The Brownfield Opportunity Areas (BOA) Program provides assistance to communities to undertake activities resulting in neighborhood revitalization strategies for areas affected by brownfields or economic distress. The program enables communities to assemble effective strategies to return dormant sites and areas back to productive use and simultaneously restore environmental quality by enabling communities to:Address a range of opportunities and problems posed by multiple brownfield sites
The program enables participants to achieve brownfield redevelopment and neighborhood revitilization in a proactive and systematic way. The types of areas this program may be applied to may include but are not limited to: residential, commercial, industrial/manufacturing areas or corridors, waterfronts, or downtowns.
The BOA Program was established by the Superfund/Brownfield Law in October 2003 and later revised by the Brownfield Reform Law of 2008. The Superfund/Brownfield legislation amended the General Municipal Law (Article 18-C), which authorizes municipalities to pursue redevelopment and revitalization of economically distressed areas, by adding Section 970-r, to create the BOA Program.
New York State municipalities which are defined as: cities; villages; towns; counties; local public authorities or public benefit corporations; school districts; special improvement districts; and Indian nations or tribes.
Community based organizations which are defined as: not-for-profit corporations that are incorporated under Section 501 (c) (3) of the Internal Revenue Code whose stated mission is to promote community revitalization (reuse of brownfield sites) within the geographic area in which the community based organization is located; has 25 percent or more of its Board of Directors residing in the community in such area; and represents a community with a demonstrated financial need as indicated by high unemployment, low resident incomes, depressed property values, and high commercial vacancy rates.

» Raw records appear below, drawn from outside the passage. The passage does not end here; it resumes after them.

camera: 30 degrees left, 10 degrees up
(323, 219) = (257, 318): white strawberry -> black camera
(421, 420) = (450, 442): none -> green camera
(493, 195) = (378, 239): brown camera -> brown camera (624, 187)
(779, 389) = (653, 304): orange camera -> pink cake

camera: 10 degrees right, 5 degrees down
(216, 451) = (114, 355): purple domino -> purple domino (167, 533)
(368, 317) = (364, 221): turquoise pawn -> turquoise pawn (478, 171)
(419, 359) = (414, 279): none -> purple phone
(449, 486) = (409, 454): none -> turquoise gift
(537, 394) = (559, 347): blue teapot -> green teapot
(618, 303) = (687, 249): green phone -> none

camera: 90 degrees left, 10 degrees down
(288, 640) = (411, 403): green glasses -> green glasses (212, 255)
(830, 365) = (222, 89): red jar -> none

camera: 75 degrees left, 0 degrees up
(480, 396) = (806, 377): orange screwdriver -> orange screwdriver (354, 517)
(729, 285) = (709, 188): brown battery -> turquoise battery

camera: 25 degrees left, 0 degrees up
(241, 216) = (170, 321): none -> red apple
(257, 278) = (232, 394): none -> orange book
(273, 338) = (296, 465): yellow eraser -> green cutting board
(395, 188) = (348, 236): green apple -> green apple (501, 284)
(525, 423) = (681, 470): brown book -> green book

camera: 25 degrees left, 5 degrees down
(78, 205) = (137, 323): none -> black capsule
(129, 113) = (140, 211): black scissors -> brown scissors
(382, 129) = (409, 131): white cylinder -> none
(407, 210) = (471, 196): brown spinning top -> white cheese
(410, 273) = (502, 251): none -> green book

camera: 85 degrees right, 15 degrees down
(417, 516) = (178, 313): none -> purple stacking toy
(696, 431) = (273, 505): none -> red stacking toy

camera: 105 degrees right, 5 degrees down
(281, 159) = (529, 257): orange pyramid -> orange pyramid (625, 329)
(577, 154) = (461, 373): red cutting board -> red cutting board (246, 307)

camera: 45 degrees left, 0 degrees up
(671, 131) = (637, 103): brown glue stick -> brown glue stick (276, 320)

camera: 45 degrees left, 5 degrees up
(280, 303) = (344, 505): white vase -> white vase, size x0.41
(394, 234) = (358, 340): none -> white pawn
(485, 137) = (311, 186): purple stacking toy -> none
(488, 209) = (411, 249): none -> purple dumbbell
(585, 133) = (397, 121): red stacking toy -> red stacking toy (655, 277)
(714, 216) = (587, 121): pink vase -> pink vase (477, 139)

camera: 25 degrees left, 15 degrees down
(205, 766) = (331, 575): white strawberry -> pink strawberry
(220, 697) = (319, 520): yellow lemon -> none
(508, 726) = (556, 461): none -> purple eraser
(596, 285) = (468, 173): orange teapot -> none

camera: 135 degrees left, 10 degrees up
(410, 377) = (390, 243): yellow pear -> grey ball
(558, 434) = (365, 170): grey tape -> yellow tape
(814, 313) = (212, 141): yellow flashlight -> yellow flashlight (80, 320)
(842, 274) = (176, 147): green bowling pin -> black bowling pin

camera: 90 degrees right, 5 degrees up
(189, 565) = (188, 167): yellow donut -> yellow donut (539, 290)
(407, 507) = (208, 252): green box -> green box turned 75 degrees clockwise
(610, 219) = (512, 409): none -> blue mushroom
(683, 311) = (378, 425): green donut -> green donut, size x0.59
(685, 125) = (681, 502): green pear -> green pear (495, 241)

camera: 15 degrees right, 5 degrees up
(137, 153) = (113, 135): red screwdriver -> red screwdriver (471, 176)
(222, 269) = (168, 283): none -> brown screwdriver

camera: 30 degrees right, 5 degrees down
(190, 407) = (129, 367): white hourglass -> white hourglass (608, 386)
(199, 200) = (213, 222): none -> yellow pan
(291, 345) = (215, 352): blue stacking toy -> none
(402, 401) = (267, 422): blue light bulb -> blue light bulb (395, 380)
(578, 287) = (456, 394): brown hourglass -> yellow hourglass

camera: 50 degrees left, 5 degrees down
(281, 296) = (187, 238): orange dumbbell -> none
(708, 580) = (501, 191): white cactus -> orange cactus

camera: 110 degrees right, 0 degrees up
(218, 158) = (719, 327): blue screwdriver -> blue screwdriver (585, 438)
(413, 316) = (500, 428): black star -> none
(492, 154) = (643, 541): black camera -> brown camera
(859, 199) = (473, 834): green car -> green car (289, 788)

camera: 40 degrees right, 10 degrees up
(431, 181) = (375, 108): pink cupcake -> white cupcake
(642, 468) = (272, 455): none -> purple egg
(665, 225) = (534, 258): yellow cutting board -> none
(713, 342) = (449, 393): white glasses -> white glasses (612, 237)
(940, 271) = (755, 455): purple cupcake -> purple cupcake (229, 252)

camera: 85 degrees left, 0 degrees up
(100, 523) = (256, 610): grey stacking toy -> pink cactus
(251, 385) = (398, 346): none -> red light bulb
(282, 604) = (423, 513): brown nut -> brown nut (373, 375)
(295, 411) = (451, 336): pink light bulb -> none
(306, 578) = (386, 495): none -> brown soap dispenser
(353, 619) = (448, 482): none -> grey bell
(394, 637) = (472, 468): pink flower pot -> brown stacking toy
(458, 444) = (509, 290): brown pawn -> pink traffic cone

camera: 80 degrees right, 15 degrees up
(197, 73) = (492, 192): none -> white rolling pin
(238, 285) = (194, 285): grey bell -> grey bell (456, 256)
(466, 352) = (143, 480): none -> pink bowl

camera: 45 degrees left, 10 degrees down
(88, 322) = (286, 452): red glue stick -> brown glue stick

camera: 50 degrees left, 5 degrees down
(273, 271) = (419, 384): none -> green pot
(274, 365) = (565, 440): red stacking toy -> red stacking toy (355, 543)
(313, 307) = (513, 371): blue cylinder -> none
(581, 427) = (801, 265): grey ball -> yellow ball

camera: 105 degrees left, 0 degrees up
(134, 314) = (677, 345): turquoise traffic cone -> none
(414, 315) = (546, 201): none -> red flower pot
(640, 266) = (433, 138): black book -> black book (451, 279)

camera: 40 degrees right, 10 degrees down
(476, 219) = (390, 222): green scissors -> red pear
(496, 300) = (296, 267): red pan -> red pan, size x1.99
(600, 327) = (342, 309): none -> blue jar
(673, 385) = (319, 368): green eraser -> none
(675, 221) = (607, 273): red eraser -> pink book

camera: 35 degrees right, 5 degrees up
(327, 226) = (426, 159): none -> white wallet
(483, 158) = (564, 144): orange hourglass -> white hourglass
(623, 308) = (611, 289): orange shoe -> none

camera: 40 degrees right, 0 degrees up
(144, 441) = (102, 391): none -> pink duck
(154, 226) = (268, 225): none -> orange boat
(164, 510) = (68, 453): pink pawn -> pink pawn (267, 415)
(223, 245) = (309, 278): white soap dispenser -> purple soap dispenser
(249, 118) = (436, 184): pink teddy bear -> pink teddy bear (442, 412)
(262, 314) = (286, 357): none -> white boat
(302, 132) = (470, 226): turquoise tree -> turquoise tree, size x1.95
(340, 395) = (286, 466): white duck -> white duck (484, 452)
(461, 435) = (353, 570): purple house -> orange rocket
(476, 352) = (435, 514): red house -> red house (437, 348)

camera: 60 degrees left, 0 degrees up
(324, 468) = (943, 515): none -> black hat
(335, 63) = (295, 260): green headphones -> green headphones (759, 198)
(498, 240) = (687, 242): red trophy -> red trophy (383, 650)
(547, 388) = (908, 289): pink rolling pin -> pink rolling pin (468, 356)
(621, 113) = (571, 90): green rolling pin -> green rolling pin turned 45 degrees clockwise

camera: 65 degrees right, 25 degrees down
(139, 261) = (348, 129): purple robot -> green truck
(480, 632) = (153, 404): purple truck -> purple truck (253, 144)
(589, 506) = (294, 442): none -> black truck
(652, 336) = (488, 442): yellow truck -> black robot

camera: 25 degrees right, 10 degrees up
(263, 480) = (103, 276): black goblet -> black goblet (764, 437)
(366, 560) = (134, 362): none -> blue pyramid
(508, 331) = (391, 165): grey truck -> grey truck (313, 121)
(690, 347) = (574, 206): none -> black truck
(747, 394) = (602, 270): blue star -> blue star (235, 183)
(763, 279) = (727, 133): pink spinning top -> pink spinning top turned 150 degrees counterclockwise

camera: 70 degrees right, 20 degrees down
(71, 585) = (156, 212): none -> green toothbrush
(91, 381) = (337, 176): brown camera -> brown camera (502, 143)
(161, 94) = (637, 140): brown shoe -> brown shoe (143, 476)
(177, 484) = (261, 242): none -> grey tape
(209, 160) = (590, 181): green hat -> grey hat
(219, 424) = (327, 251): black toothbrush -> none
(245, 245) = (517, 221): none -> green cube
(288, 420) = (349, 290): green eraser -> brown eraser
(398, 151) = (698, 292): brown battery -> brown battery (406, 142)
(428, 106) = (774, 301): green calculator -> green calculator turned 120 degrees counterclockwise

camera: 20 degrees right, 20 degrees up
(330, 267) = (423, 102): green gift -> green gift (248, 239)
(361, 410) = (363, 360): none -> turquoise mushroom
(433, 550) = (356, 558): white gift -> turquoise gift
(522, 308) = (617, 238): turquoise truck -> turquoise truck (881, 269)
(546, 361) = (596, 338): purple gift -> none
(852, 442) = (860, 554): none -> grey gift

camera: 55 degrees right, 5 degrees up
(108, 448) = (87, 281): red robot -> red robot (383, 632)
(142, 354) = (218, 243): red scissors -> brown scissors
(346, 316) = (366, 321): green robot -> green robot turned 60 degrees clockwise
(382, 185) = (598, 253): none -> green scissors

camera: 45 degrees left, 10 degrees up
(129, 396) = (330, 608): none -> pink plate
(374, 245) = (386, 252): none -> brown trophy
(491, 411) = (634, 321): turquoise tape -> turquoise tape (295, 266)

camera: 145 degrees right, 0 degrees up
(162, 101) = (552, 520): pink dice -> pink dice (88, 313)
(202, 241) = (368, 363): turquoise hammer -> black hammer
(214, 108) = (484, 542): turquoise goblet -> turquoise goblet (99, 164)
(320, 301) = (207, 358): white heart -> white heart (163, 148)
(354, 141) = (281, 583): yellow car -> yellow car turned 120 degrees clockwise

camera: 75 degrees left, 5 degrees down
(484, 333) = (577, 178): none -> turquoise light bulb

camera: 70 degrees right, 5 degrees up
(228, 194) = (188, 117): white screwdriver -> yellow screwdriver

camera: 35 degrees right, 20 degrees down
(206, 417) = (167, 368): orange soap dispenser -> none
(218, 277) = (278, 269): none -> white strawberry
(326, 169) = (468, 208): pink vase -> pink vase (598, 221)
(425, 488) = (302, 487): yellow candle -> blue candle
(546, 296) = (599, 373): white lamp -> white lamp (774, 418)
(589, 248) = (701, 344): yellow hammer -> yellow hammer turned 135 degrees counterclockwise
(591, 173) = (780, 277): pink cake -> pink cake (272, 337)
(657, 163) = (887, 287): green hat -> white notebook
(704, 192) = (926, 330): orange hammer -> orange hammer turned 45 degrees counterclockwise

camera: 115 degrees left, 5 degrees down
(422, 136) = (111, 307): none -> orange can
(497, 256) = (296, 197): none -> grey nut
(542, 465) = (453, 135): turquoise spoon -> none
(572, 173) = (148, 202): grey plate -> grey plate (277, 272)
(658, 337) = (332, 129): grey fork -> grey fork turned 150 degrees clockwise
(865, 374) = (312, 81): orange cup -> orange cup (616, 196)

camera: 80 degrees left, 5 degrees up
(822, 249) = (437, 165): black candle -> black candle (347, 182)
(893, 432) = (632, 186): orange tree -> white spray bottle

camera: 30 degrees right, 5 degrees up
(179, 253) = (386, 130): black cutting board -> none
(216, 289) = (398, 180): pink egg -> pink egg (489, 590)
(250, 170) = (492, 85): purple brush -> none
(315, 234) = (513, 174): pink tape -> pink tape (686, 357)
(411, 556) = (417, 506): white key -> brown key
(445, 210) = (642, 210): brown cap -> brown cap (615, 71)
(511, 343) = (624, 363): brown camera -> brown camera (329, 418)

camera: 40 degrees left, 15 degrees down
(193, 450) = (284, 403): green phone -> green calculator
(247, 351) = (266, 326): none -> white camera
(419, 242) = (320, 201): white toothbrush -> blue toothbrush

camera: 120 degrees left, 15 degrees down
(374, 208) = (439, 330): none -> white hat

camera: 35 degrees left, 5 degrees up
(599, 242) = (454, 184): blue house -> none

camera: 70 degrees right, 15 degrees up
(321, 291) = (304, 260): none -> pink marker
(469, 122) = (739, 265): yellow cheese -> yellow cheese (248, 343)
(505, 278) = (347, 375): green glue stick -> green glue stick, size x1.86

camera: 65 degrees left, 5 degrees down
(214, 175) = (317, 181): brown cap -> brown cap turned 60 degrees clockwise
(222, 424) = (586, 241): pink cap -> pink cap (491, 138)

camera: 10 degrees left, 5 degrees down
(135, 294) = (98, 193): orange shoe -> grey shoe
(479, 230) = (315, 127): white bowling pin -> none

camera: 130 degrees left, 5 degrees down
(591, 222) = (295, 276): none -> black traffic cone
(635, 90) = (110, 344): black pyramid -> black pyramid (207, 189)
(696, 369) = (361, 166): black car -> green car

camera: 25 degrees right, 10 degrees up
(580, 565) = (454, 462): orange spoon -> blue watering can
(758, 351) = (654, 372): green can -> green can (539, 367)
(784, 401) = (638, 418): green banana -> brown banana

New York City Community Boards.
Two or more eligible applicants may, and are encouraged to, submit a joint application.
The Superfund/Brownfield Law directs the program's funding to areas having one or more of the following characteristics:
Areas with concentrations of brownfield sites.
Areas with brownfield sites presenting strategic opportunities to stimulate economic development, community revitalization or to site new public amenities.
Areas with indicators of economic distress including low resident incomes, high unemployment, high commercial vacancy rates and depressed property values.
Established partnerships or expressed support between municipalities and community based organizations to pursue an area-wide plan.